Funds Group: Lazard Funds
Management Company: Lazard Asset Management LLC
Funds Affected: Lazard US Sustainability Equity Fund
Principal Sustainable Investment Management Strategy: ESG Integration, Exclusions (Negative screening)
Summary:
In further narrowing the investable universe to select companies for investment by the Portfolio, the Investment Manager considers both (a) the financial sustainability of the company as a business—a company whose financial productivity is likely to be supported or enhanced in the future as a result of the move toward a more sustainable world (such as by considering the nature of the products and/or services that the company provides, from the perspective of environmental and social factors that impact financial productivity) and (b) how the company counters potential risks arising as a result of environmental and social concerns that may be material to the particular companies or the industries or sectors in which they operate. A proprietary sustainability analysis methodology is used to assess each company considered for investment, to the extent relevant to the company or its industry or sector, against the specific sustainability factors listed below (and other factors that may be considered relevant to the company or its industry), divided into the three categories of Human Capital, Natural Capital and Corporate Governance.

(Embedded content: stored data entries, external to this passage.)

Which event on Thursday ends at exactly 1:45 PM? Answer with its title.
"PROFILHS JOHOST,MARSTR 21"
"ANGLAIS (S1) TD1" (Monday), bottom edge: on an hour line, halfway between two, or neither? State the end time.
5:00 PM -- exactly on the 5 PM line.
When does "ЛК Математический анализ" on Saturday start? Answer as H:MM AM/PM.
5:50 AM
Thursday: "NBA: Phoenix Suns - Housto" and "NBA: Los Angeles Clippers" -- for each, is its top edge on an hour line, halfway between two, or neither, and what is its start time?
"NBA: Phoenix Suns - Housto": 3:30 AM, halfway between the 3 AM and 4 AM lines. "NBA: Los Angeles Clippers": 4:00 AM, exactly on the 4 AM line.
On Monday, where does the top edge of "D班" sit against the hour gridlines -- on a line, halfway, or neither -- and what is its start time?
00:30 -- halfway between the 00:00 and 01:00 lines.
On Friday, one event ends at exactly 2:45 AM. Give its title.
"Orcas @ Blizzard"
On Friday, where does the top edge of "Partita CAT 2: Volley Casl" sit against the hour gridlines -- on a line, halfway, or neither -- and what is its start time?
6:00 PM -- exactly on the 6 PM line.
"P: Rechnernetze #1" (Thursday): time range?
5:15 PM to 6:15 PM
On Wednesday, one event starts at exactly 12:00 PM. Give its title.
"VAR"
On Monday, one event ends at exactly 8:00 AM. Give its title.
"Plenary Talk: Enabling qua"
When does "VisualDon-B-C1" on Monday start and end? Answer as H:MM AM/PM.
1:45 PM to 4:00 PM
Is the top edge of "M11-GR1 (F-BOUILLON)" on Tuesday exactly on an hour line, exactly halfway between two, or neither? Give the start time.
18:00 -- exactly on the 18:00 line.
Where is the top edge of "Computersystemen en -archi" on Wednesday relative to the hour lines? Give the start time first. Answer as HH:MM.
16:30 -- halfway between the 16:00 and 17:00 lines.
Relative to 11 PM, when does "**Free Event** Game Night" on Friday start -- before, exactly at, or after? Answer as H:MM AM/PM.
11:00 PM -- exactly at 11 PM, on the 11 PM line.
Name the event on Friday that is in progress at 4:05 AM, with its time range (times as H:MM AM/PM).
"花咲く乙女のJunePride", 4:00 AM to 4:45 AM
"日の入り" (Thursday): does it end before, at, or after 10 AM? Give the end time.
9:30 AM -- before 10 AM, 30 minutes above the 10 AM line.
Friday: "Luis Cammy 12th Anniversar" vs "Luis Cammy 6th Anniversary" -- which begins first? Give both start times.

Human Capital: the extent to which the company
– Follows best practices in managing its workforce in a responsible manner, such as health and safety considerations and diversity and inclusion policies;
– Acts responsibly in terms of the impact its business operations, products and services have on the broader community;
-Aims to ensure its suppliers act responsibly; and
-Endeavors to treat its customers fairly and responsibly, for example by having appropriate product safety and data privacy and security standards.
Natural Capital: the extent to which the company, and its supply chains,
-Are reliant on using resources which generate significant environmental impact; and
-Actively seek to reduce the impact they have on the environment.
Corporate Governance: the extent to which the company’s board composition and policies, executive management composition and compensation, and the exercise of shareholder rights and voting powers are in line with current best practices.
Companies considered to be significantly involved in the manufacture of products or the provision of services that are broadly recognized as unsustainable by society (e.g., the production of tobacco, the generation, extraction and/or refining of certain fossil fuels or the production of unconventional weapons) generally will not fall within the investable universe for the fund. However, it is possible that Lazard may determine, after a combined consideration of its assessment of such a company’s financial productivity potential as described above and the results of the sustainability analysis methodology, that such a company is an appropriate investment for the fund. The fund may, however, invest in companies that provide equipment and services to the energy and mining sectors.